Social care providers turning down admissions and closing services in face of ‘perfect storm’ – report

Social care providers are being forced to turn down admissions and even shut services as they face a “perfect storm” of workforce challenges and rising costs, according to a new report.

Learning disability charity Hft said its research found that three quarters of care providers in the sector turned down new admissions to services in 2021, while more than a third had to close their services permanently, partly due to an average staff vacancy rate of nearly 16%.

Almost all providers believe that pay rises could help recruitment and retention of staff, but most believe the fees they receive from local authorities to deliver care will not be enough to cover their wage bills, said the report.

“Social care staff should be paid a fair wage, one which is commensurate with the responsibilities of the job and that will help reduce high turnover and vacancy rates in the sector,” said Hft chief executive Kirsty Matthews.

“Despite the introduction of a higher national living wage earlier in April, record inflation means that, in real terms, most front-line staff will not see a pay uplift and workforce challenges will persist as employees cope with the cost of living increase.”

One in 10 providers will need to cover 20% of their wage bill from their own reserves, rather than through fees paid by local authorities to deliver the right standard of care to those they support, according to the research.

The sector is in an “increasingly precarious” financial position, with 71% of providers reporting being in deficit or seeing any surplus decrease, said Hft.

The charity called on the Government to urgently redirect additional funds from the Health and Social Care Levy into social care to ensure there is enough funding to cover wages which reflect the real-term cost of living and attract more workers.
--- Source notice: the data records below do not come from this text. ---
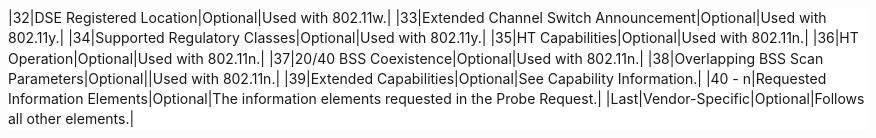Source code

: |32|DSE Registered Location|Optional|Used with 802.11w.|
|33|Extended Channel Switch Announcement|Optional|Used with 802.11y.|
|34|Supported Regulatory Classes|Optional|Used with 802.11y.|
|35|HT Capabilities|Optional|Used with 802.11n.|
|36|HT Operation|Optional|Used with 802.11n.|
|37|20/40 BSS Coexistence|Optional|Used with 802.11n.|
|38|Overlapping BSS Scan Parameters|Optional||Used with 802.11n.|
|39|Extended Capabilities|Optional|See Capability Information.|
|40 - n|Requested Information Elements|Optional|The information elements requested in the Probe Request.|
|Last|Vendor-Specific|Optional|Follows all other elements.|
More than 20 chief executives of learning disability care providers are supporting this call through a joint letter to the Government.

Dr Rhidian Hughes, chief executive of the Voluntary Organisations Disability Group, said: “This year’s Hft Sector Pulse Report clearly exposes the extent to which rising cost pressures and critical workforce challenges are impacting on social care providers and the essential care and support services they deliver for disabled people and their families.

“Consequently, voluntary sector services in particular are becoming unviable, and it is people who draw on social care, and the workforce supporting them, who will be hit the hardest.

“The provision of high-quality care and support services for people with lifelong disabilities is the hallmark of an equitable society that supports and protects its citizens.

“This must be rooted in a robust and sustainable social care system that has embedded within in it, investment, and support for voluntary sector services.”

Jackie O’Sullivan, executive director of communications, advocacy and activism at the learning disability charity Mencap, said: “This report is really worrying – many people with a learning disability and their families rely on some form of social care to live but the system has been ravaged by the pandemic, and now the cost of living crisis is creating even more challenges.

“With the right support, people with a learning disability can live brilliant, fulfilled, independent and healthy lives. But, without it, many people can struggle which can lead to a deterioration of their physical and mental health. And with services still closed and staff spread too thin, people’s lifelines to the outside world are being cut off.

“The Government needs to take urgent action now to relieve the pressures on the sector – including more funding both for providers to meet the increased costs of delivery and to support decent pay rises for care workers who need better reward and recognition immediately.”

The report was based on 62 social care providers.